**DATA:**

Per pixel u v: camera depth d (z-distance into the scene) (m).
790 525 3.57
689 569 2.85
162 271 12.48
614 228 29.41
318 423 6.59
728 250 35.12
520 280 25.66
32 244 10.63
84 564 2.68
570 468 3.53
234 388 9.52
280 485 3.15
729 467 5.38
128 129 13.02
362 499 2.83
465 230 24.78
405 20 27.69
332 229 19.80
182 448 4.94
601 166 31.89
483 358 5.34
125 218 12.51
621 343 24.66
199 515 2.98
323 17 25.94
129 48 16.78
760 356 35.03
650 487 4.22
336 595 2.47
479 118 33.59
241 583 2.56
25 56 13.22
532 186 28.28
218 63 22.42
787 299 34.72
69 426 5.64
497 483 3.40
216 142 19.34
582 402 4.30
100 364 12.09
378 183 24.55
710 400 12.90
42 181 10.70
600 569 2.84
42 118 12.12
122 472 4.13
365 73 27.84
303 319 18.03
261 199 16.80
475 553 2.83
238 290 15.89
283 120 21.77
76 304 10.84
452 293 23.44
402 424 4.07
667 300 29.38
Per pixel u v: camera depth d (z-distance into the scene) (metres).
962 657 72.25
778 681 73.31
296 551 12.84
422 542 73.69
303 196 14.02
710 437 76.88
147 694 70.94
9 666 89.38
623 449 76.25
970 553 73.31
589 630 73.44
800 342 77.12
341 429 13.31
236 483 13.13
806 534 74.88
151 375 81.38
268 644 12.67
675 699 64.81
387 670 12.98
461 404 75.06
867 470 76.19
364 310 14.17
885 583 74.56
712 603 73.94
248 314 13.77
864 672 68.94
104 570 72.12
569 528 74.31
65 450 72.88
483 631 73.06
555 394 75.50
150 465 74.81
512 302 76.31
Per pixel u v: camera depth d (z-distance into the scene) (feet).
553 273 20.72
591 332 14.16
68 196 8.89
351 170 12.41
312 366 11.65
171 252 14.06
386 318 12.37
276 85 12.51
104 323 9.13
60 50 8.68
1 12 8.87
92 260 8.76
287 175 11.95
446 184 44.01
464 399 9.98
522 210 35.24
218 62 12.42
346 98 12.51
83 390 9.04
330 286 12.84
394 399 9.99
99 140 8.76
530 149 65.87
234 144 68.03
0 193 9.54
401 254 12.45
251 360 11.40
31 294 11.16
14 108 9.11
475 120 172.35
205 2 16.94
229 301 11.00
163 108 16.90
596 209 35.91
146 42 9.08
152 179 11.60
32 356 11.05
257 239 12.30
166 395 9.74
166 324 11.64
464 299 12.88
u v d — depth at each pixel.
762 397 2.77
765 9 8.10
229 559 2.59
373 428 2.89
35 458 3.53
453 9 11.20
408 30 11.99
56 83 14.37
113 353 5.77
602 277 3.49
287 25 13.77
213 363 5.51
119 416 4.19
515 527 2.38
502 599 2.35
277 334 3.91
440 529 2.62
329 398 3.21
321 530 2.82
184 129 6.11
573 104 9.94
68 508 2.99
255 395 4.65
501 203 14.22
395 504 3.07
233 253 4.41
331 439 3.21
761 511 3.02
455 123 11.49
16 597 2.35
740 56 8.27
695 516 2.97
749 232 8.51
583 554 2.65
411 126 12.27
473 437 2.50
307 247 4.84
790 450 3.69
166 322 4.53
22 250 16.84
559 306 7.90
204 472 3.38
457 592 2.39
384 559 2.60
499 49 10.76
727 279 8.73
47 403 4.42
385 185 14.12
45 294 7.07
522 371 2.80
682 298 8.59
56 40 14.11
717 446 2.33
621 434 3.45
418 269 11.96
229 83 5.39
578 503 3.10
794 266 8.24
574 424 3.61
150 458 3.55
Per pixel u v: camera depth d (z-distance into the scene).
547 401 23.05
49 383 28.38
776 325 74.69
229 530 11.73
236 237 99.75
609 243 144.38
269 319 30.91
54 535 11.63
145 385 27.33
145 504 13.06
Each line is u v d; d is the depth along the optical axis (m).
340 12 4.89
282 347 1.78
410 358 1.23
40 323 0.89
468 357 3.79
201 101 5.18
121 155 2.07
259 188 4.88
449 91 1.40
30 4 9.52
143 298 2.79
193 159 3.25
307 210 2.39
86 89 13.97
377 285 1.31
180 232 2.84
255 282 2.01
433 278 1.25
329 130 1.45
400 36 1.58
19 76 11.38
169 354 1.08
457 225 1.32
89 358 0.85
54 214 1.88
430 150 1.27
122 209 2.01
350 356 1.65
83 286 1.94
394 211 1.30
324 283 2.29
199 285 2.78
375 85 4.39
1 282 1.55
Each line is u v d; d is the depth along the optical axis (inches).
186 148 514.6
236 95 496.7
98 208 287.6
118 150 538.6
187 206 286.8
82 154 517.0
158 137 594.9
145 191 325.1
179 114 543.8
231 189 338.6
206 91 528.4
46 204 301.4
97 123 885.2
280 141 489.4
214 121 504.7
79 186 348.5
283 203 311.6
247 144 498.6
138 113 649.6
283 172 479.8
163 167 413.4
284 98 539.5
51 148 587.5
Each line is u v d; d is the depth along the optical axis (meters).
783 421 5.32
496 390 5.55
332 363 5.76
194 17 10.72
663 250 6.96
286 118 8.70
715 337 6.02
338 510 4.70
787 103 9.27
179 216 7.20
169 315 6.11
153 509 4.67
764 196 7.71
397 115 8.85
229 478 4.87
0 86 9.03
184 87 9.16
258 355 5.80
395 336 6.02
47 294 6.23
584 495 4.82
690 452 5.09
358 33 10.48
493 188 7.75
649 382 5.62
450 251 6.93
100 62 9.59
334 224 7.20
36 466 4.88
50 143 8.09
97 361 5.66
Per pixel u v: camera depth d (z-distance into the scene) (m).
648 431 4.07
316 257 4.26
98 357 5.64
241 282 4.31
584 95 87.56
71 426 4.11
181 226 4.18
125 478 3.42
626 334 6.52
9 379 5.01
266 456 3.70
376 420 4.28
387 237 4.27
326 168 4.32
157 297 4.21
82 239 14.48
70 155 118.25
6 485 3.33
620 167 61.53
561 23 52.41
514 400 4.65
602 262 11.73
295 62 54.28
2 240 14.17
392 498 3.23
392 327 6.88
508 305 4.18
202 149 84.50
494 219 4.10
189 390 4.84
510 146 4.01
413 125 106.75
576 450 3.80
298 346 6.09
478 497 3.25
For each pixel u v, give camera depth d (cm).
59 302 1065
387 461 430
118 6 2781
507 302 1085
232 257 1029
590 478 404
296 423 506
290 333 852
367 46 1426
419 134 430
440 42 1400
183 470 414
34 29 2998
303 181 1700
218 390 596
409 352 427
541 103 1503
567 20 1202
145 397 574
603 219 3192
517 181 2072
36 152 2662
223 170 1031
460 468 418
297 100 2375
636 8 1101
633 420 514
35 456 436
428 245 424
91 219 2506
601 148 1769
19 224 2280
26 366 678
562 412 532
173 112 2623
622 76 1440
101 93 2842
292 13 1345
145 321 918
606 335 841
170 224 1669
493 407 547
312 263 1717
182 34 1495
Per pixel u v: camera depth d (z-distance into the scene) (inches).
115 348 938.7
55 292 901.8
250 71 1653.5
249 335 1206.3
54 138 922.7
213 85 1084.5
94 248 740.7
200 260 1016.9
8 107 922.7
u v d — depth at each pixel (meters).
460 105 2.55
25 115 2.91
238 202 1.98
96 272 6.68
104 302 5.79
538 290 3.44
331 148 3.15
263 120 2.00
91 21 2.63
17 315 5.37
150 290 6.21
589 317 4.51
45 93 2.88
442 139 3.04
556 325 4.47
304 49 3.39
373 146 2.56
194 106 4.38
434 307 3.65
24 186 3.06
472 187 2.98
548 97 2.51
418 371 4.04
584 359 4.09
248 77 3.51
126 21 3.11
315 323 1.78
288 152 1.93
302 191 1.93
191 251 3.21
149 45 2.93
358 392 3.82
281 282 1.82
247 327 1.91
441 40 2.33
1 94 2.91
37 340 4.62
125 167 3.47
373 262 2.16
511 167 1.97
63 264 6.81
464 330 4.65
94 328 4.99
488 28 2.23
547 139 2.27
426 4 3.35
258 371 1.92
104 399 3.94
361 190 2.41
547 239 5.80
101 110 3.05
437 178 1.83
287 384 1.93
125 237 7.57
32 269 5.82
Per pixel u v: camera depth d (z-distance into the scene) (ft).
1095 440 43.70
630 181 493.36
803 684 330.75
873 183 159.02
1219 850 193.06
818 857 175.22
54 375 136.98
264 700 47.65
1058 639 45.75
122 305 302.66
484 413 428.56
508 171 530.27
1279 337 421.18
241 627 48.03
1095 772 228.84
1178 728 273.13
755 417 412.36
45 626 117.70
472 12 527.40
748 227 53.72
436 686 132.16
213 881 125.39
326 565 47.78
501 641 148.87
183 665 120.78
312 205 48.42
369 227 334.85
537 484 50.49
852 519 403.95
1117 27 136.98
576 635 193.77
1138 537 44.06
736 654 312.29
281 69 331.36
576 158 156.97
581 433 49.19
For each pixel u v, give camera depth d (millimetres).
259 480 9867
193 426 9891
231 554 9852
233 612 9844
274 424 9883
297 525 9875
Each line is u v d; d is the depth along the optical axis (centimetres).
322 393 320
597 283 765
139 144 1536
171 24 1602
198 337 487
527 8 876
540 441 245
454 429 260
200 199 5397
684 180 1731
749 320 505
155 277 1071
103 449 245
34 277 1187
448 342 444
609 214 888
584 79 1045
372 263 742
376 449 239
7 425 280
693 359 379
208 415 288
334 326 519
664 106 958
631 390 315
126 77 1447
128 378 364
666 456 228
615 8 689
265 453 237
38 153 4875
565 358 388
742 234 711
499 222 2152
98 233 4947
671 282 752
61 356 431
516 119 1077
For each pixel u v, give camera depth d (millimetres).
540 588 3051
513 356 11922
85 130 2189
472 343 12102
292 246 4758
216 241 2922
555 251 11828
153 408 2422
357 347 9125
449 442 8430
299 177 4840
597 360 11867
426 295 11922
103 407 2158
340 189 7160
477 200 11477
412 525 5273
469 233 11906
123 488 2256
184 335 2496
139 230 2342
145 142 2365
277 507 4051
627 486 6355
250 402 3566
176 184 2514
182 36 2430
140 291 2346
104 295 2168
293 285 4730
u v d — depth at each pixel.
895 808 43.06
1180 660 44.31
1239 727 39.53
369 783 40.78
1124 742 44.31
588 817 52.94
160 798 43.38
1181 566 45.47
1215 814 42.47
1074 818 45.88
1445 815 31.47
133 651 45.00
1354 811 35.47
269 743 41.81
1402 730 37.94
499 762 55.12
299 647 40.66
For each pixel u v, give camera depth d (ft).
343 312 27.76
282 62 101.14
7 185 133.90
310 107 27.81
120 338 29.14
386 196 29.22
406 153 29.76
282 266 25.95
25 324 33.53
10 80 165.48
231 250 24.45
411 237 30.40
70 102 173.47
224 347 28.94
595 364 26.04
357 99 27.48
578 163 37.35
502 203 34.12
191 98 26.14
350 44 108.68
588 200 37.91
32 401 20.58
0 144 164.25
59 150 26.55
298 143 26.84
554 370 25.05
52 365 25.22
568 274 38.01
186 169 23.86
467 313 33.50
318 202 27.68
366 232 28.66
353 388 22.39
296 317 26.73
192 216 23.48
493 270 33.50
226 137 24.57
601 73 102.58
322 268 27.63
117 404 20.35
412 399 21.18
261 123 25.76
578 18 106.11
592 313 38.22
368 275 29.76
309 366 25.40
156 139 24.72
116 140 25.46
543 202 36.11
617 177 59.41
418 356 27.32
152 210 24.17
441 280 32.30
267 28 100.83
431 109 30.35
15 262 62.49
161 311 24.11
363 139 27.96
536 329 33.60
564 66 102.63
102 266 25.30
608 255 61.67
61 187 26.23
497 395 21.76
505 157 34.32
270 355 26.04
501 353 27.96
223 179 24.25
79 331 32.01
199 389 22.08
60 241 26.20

**REQUIRED ACTION:** Every line in the listing that holds "meters" belongs in the answer.

**TASK OUTPUT:**
Each line is u v d; d is the depth along the optical axis (meters).
u v d — depth at each pixel (meters).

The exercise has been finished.